MATERIAL PROVIDED:
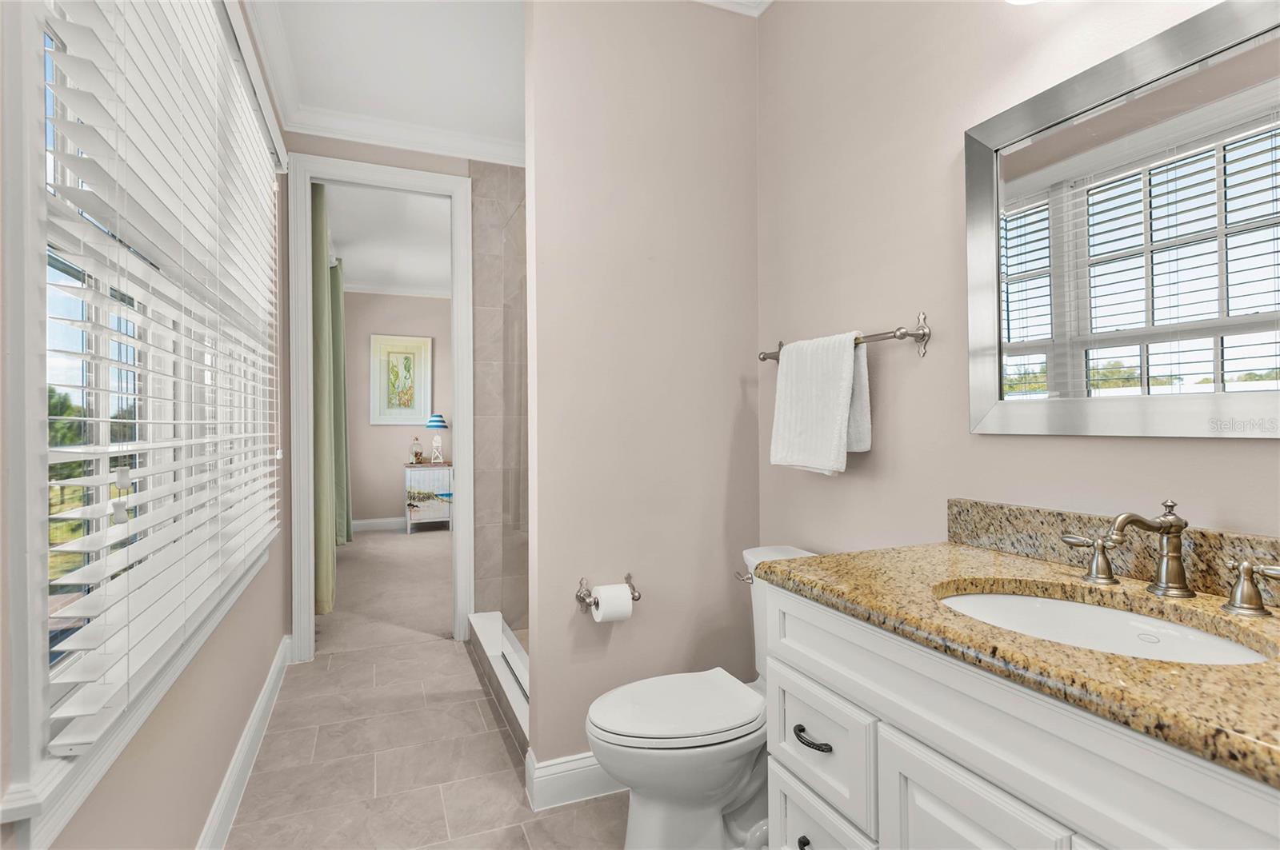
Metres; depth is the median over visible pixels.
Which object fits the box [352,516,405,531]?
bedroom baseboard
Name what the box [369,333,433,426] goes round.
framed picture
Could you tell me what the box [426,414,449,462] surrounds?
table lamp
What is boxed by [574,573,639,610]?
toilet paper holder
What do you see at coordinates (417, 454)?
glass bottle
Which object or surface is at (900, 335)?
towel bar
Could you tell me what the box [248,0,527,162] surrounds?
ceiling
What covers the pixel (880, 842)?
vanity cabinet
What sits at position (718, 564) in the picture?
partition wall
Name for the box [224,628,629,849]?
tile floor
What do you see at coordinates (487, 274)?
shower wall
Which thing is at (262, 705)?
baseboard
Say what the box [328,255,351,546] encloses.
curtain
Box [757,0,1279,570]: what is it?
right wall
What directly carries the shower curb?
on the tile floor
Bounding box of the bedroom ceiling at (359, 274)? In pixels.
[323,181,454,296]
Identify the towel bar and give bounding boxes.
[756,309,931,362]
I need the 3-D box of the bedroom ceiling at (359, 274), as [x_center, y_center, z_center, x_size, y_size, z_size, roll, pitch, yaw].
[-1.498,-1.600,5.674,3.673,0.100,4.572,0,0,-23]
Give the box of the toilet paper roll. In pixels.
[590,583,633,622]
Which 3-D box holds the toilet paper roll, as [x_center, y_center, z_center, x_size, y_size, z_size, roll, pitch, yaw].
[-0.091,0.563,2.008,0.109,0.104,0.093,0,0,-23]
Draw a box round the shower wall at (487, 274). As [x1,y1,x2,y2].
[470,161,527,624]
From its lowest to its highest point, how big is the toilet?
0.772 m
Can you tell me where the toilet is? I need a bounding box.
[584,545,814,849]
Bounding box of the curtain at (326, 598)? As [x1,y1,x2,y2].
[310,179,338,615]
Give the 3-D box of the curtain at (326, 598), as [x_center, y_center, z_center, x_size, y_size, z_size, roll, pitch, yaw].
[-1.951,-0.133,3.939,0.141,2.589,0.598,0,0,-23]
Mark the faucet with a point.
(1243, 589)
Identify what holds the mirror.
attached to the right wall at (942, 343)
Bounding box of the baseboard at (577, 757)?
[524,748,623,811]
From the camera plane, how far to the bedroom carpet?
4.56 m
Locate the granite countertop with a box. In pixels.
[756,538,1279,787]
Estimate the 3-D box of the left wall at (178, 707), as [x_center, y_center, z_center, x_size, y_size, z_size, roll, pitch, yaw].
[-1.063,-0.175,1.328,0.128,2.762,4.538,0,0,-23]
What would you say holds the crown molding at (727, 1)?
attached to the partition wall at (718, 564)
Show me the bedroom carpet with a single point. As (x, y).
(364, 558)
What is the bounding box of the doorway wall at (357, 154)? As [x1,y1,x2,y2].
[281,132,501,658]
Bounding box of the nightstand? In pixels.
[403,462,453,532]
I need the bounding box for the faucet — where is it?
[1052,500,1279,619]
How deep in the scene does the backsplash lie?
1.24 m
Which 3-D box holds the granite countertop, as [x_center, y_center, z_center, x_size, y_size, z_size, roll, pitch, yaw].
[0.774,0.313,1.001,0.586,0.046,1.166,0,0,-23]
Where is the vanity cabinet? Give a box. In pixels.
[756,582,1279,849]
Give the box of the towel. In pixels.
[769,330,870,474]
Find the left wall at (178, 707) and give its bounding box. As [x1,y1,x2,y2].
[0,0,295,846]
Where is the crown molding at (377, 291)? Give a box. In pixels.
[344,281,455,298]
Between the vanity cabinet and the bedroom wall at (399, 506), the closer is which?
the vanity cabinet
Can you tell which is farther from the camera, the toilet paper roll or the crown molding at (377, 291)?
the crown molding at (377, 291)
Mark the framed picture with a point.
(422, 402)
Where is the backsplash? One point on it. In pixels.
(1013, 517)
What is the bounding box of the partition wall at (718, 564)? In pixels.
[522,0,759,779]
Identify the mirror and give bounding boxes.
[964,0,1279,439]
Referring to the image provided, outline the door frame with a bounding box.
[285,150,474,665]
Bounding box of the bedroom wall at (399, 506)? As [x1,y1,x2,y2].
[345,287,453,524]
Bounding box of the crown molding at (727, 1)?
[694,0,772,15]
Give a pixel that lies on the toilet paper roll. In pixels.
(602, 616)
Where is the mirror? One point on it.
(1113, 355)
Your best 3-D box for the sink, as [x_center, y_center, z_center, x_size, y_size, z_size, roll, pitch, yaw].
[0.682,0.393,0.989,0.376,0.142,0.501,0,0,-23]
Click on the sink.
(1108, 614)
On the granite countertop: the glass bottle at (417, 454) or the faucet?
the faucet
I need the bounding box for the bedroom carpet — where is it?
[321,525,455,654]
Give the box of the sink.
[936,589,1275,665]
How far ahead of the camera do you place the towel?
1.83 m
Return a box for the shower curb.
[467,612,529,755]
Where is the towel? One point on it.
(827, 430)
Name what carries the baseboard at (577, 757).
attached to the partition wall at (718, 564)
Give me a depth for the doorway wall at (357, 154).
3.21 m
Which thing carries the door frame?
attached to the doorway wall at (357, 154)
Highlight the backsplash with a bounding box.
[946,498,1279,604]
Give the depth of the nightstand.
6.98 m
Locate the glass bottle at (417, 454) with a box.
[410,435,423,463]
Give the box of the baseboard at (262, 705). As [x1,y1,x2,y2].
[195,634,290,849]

WHAT IS NEEDED: Images in the records should not be copied. Repeat all the rest exactly.

RESPONSE BELOW:
Metres; depth is the median over visible pixels.
Which object fits the box [352,516,405,531]?
bedroom baseboard
Name what the box [369,333,433,426] goes round.
framed picture
Could you tell me what the box [426,414,449,462] surrounds?
table lamp
What is boxed by [574,573,639,610]?
toilet paper holder
What do you see at coordinates (417, 454)?
glass bottle
Which object or surface is at (900, 335)?
towel bar
Could you tell me what the box [248,0,527,162] surrounds?
ceiling
What covers the pixel (880, 842)?
vanity cabinet
What sits at position (718, 564) in the picture?
partition wall
Name for the box [224,628,629,849]?
tile floor
What do you see at coordinates (487, 274)?
shower wall
Which thing is at (262, 705)?
baseboard
Say what the box [328,255,351,546] encloses.
curtain
Box [757,0,1279,570]: what is it?
right wall
What directly carries the shower curb?
on the tile floor
Bounding box of the bedroom ceiling at (359, 274)? In pixels.
[323,181,454,296]
Identify the towel bar and give bounding boxes.
[756,309,931,362]
I need the 3-D box of the bedroom ceiling at (359, 274), as [x_center, y_center, z_center, x_size, y_size, z_size, roll, pitch, yaw].
[-1.498,-1.600,5.674,3.673,0.100,4.572,0,0,-23]
Give the box of the toilet paper roll. In pixels.
[590,583,633,622]
Which 3-D box holds the toilet paper roll, as [x_center, y_center, z_center, x_size, y_size, z_size, roll, pitch, yaw].
[-0.091,0.563,2.008,0.109,0.104,0.093,0,0,-23]
Draw a box round the shower wall at (487, 274). As [x1,y1,x2,y2].
[470,161,527,624]
From its lowest to its highest point, how big is the toilet?
0.772 m
Can you tell me where the toilet is? I need a bounding box.
[584,545,814,849]
Bounding box of the curtain at (326, 598)? As [x1,y1,x2,y2].
[310,179,338,615]
Give the 3-D box of the curtain at (326, 598), as [x_center, y_center, z_center, x_size, y_size, z_size, roll, pitch, yaw].
[-1.951,-0.133,3.939,0.141,2.589,0.598,0,0,-23]
Mark the faucet with a point.
(1243, 589)
Identify what holds the mirror.
attached to the right wall at (942, 343)
Bounding box of the baseboard at (577, 757)?
[524,748,623,811]
From the camera plane, how far to the bedroom carpet?
4.56 m
Locate the granite countertop with a box. In pixels.
[756,538,1279,787]
Estimate the 3-D box of the left wall at (178, 707), as [x_center, y_center, z_center, x_size, y_size, z_size, roll, pitch, yaw].
[-1.063,-0.175,1.328,0.128,2.762,4.538,0,0,-23]
What would you say holds the crown molding at (727, 1)?
attached to the partition wall at (718, 564)
Show me the bedroom carpet with a single point. As (x, y).
(364, 558)
What is the bounding box of the doorway wall at (357, 154)? As [x1,y1,x2,y2].
[281,132,501,658]
Bounding box of the nightstand? In pixels.
[403,462,453,532]
I need the bounding box for the faucet — where is it?
[1052,500,1279,619]
How deep in the scene does the backsplash lie?
1.24 m
Which 3-D box holds the granite countertop, as [x_center, y_center, z_center, x_size, y_size, z_size, roll, pitch, yaw].
[0.774,0.313,1.001,0.586,0.046,1.166,0,0,-23]
Where is the vanity cabinet? Give a box. In pixels.
[756,582,1279,849]
Give the box of the towel. In pixels.
[769,330,870,474]
Find the left wall at (178, 707) and give its bounding box. As [x1,y1,x2,y2].
[0,0,295,846]
Where is the crown molding at (377, 291)? Give a box. In pixels.
[344,281,455,298]
Between the vanity cabinet and the bedroom wall at (399, 506), the closer is which?
the vanity cabinet
Can you tell which is farther from the camera, the toilet paper roll or the crown molding at (377, 291)?
the crown molding at (377, 291)
Mark the framed picture with a point.
(422, 402)
Where is the backsplash? One point on it. In pixels.
(1013, 517)
What is the bounding box of the partition wall at (718, 564)? In pixels.
[522,0,759,779]
Identify the mirror and give bounding boxes.
[964,0,1279,439]
Referring to the image provided, outline the door frame with a bounding box.
[285,150,474,665]
Bounding box of the bedroom wall at (399, 506)? As [x1,y1,x2,y2].
[345,287,453,524]
Bounding box of the crown molding at (727, 1)?
[694,0,772,15]
Give a pixel that lies on the toilet paper roll. In pixels.
(602, 616)
Where is the mirror? One point on it.
(1113, 355)
Your best 3-D box for the sink, as [x_center, y_center, z_center, x_size, y_size, z_size, roll, pitch, yaw].
[0.682,0.393,0.989,0.376,0.142,0.501,0,0,-23]
Click on the sink.
(1108, 614)
On the granite countertop: the glass bottle at (417, 454) or the faucet?
the faucet
I need the bounding box for the bedroom carpet — where is it?
[321,525,455,654]
Give the box of the sink.
[936,589,1275,665]
How far ahead of the camera do you place the towel?
1.83 m
Return a box for the shower curb.
[467,612,529,755]
Where is the towel? One point on it.
(827, 430)
Name what carries the baseboard at (577, 757).
attached to the partition wall at (718, 564)
Give me a depth for the doorway wall at (357, 154).
3.21 m
Which thing carries the door frame?
attached to the doorway wall at (357, 154)
Highlight the backsplash with a bounding box.
[946,498,1279,604]
Give the depth of the nightstand.
6.98 m
Locate the glass bottle at (417, 454) with a box.
[410,435,423,463]
Give the box of the baseboard at (262, 705). As [x1,y1,x2,y2].
[195,634,290,849]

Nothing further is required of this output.